American women tend to outlive their male peers. There are a number of factors that contribute to this, and many of them are indicative of how differently men and women are raised. Men are taught to cope with pain, to endure hardships and “get over it” rather than “showing weakness” by seeking help. They are told that big boys don’t cry over skinned knees. The effect this has on men’s health can be seen in their adult lives.

Men are 24% less likely to visit a doctor than women, according to the Movember Foundation, a nonprofit dedicated to improving the face of men’s health. Men experiencing symptoms of cancer are consequently less likely to have it checked out by a doctor. This makes regular screenings for cancer, such as colonoscopies and prostate exams, all the more important.

So what does this mean for men and their loved ones who care for their health? It means a conscientious effort to get regular screenings, watching for potential symptoms, commitment to seeing a doctor regularly and continual social and emotional support.

Remind your loved ones to exercise self-care, such as watching for cancer symptoms and checking himself for testicular cancer.
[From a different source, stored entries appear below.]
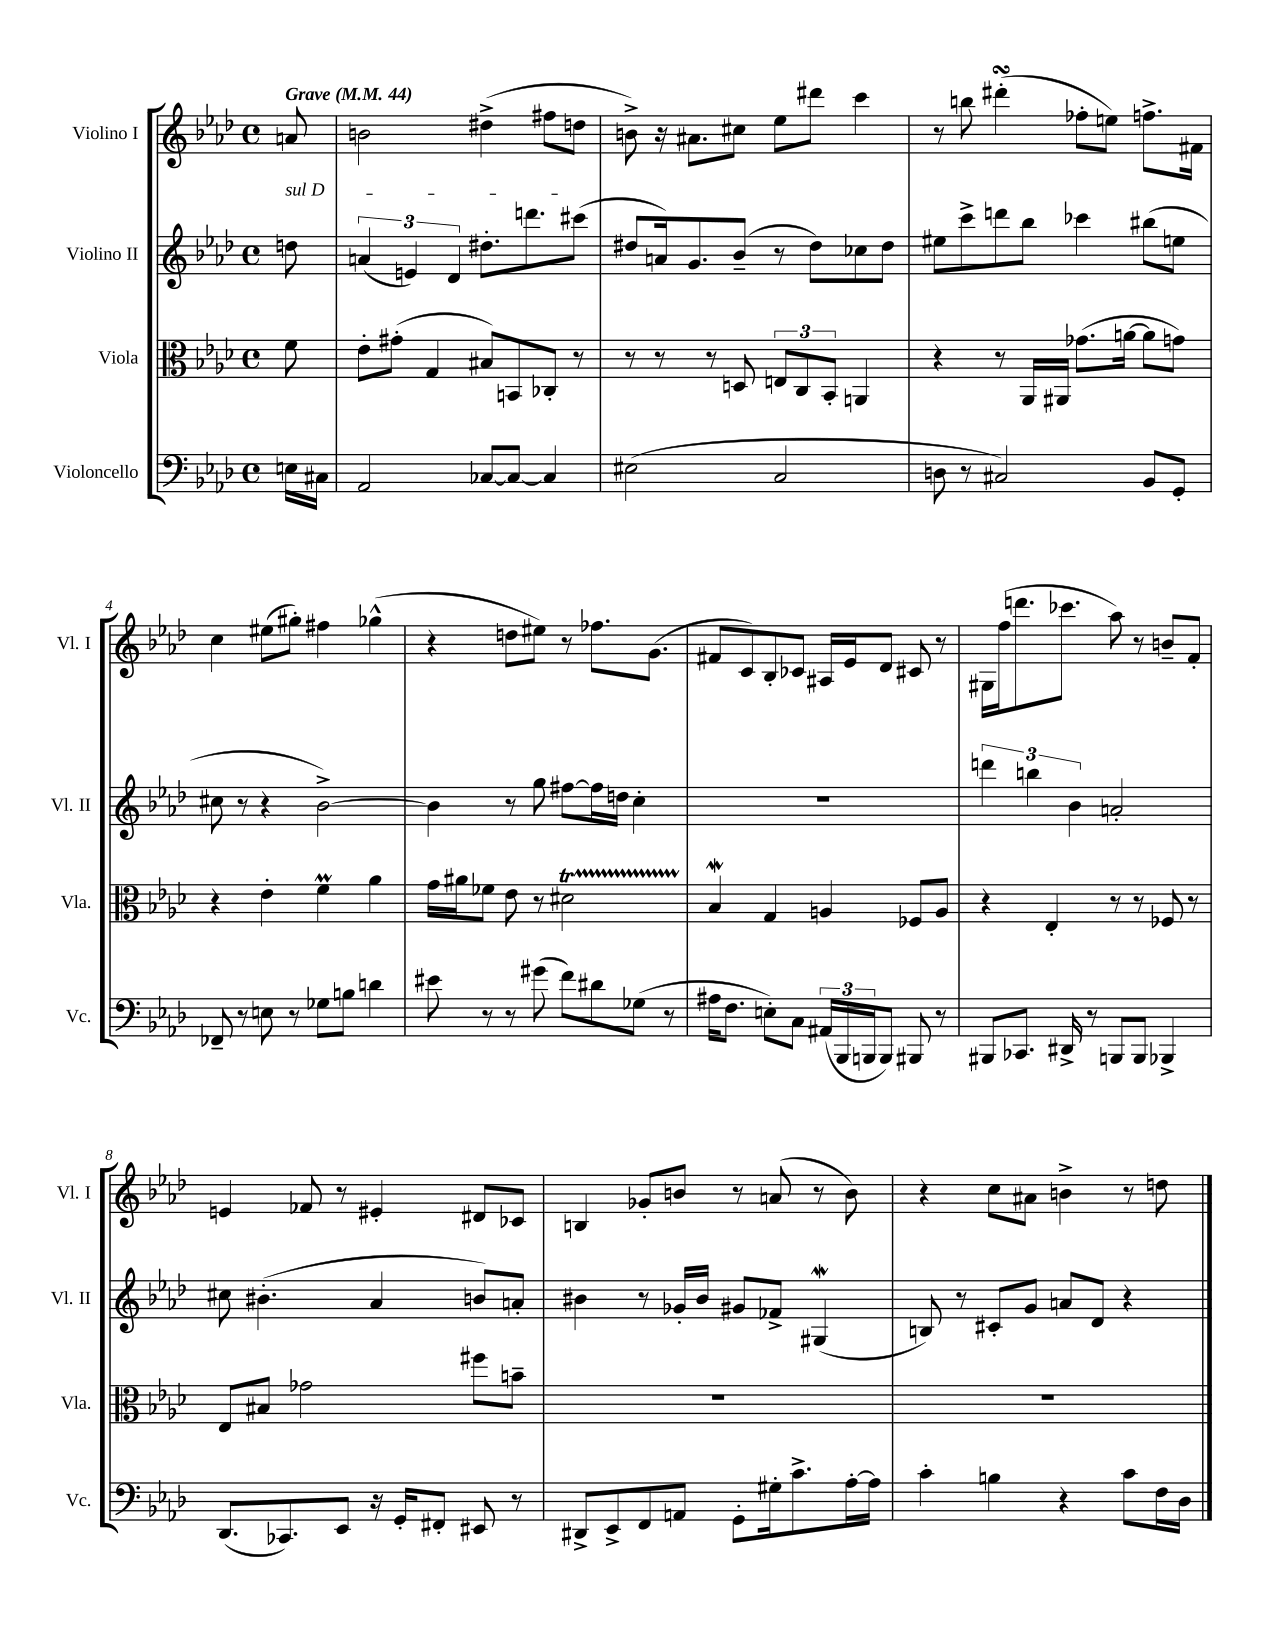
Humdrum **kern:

**kern	**kern	**kern	**kern
*part4	*part3	*part2	*part1
*staff4	*staff3	*staff2	*staff1
*I"Violoncello	*I"Viola	*I"Violino II	*I"Violino I
*I'Vc.	*I'Vla.	*I'Vl. II	*I'Vl. I
*clefF4	*clefC3	*clefG2	*clefG2
*k[b-e-a-d-]	*k[b-e-a-d-]	*k[b-e-a-d-]	*k[b-e-a-d-]
*M4/4	*M4/4	*M4/4	*M4/4
*met(c)	*met(c)	*met(c)	*met(c)
*MM44	*MM44	*MM44	*MM44
=	=	=	=
!	!	!	!LO:TX:a:B:t=Grave
!	!	!LO:TX:a:i:t=sul D	!
16En\LL	8f\	8ddn\	8an/
16C#X\JJ	.	.	.
=1	=1	=1	=1
2AA-/	8e-'\L	(6an/	2bn\
.	(8g#X'\J	.	.
.	.	6en/)	.
.	4G/	.	.
.	.	6d-/	.
[8C-X/L	8B#X/L)	8.dd#X'\L	(4dd#X^\
8C-/J_	8BBn/	.	.
.	.	8.dddn\	.
4C-/]	8C-X'/J	.	8ff#X\L
.	8r	(8ccc#X\J	8ddn\J
=2	=2	=2	=2
(2E#X\	8r	8dd#X/L	8bn^\)
.	8r	16an/k)	16r
.	.	8.g/	8.a#X\L
.	8r	.	.
.	8Dn/	(8b-~/J	8cc#X\J
2C/	12En/L	8r	8ee-\L
.	12C/	.	.
.	.	8dd#\L)	8ddd#X\J
.	12BB-'/J	.	.
.	4AAn/	8cc-X\	4ccc\
.	.	8dd#\J	.
=3	=3	=3	=3
8Dn\	4r	8ee#X\L	8r
8r	.	8ccc^\	8bbn\
2C#X/)	8r	8dddn\	(4ddd#XsSsS'\
.	16AA-/LL	8bb-\J	.
.	16AA#X/JJ	.	.
.	(8.g-X\L	4ccc-X\	8ff-X'\L
.	.	.	8een\J)
.	[16an\Jk	.	.
8BB-/L	8a\L]	(8bb#X\L	8.ffn^\L
8GG'/J	8gn\J)	8een\J	.
.	.	.	16f#X\Jk
!!LO:LB:g=z
=4	=4	=4	=4
8FF-X~/	4r	8cc#X\	4cc\
8r	.	8r	.
8En\	4e-'\	4r	(8ee#X\L
8r	.	.	8gg#X'\J)
8G-X\L	4fM\	[2b-^\)	4ff#X\
8Bn\J	.	.	.
4dn\	4a-\	.	(4gg-X^^\
=5	=5	=5	=5
8e#X\	16g\LL	4b-\]	4r
.	16a#X\J	.	.
8r	8f-X\J	.	.
8r	8e-\	8r	8ddn\L
(8g#X\	8r	8gg\	8ee#X\J)
8f\L)	2d#Xt\	[8ff#X\L	8r
8d#X\	.	16ff#\L]	8.ff-X\L
.	.	16ddn\JJ	.
(8G-X\J	.	4cc'\	.
.	.	.	(8.g\J
8r	.	.	.
=6	=6	=6	=6
16A#X\KL	4B-W/	1r	8f#X/L
8.F\J	.	.	.
.	.	.	8c/)
8En'\L)	4G/	.	8B-'/
8C\J	.	.	8c-X/J
(24AA#X/LL	4An/	.	16A#X/LL
24BBB-/	.	.	.
.	.	.	16e-/J
24BBBn/J	.	.	.
8BBB/J)	.	.	8d-/J
8BBB#X/	8F-X/L	.	8c#X/
8r	8A/J	.	8r
=7	=7	=7	=7
8BBB#X/L	4r	6dddn\	16G#X\LL
.	.	.	(16ff\J
8.CC-X/J	.	.	8.dddn\
.	.	6bbn\	.
.	4E-'/	.	.
16DD#X^/	.	.	8.ccc-X\J
.	.	6b-\	.
8r	.	.	.
8BBBn/L	8r	2an'/	8aa-\)
8BBB/J	8r	.	8r
4BBB-X^/	8F-X/	.	8bn~/L
.	8r	.	8f'/J
!!LO:LB:g=z
=8	=8	=8	=8
(8.DD-/L	8E-/L	8cc#X\	4en/
.	8B#X/J	(4.b#X'\	.
8.CC-X/)	.	.	.
.	2g-X\	.	8f-X/
8EE-/J	.	.	8r
16r	.	4a-/	4e#X'/
16GG'/KL	.	.	.
8FF#X'/J	.	.	.
8EE#X/	8ff#X\L	8bn/L)	8d#X/L
8r	8bn~\J	8an'/J	8c-X/J
=9	=9	=9	=9
8DD#X^/L	1r	4b#X\	4Bn/
8EE-^/	.	.	.
8FF/	.	8r	8g-X'/L
8AAn/J	.	16g-X'/LL	8bn/J
.	.	16b#/JJ	.
8GG'\L	.	8g#X/L	8r
16G#X'\k	.	8f-X^/J	(8an/
8.c^\	.	.	.
.	.	(4G#XW/	8r
[16A-'\L	.	.	8b\)
16A-\JJ]	.	.	.
=10	=10	=10	=10
4c'\	1r	8Bn/)	4r
.	.	8r	.
4Bn\	.	8c#X'/L	8cc\L
.	.	8g/J	8a#X\J
4r	.	8an/L	4bn^\
.	.	8d-/J	.
8c\L	.	4r	8r
16F\L	.	.	8ddn\
16D-\JJ	.	.	.
==	==	==	==
*-	*-	*-	*-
A video tutorial for the latter can be found here.

Watch for skin discolorations your loved one might dismiss or not see; this can be a symptom of skin cancer.

Sun or secondhand smoke exposure is something someone can feel pressured to “man up” and deal with, but regular sunscreen application and limiting exposure to intense sunlight or secondhand smoke prevents skin and lung cancer.

Colorectal cancer is another one of the most common cancers for men. Everyone over 50 should get screened regularly for colorectal cancer.

To help encourage family members to get checkups, have the entire family get their annual checkups around the same time of year.

Reach out to give him love and emotional support. Men often face a social stigma attached to seeking emotional support themselves.

While these may seem like simple tips, they can be easily forgotten or dismissed the same way a child may not want to bandage his skinned knee. Make sure you and your loved ones take these steps to ensure longer and healthier lives.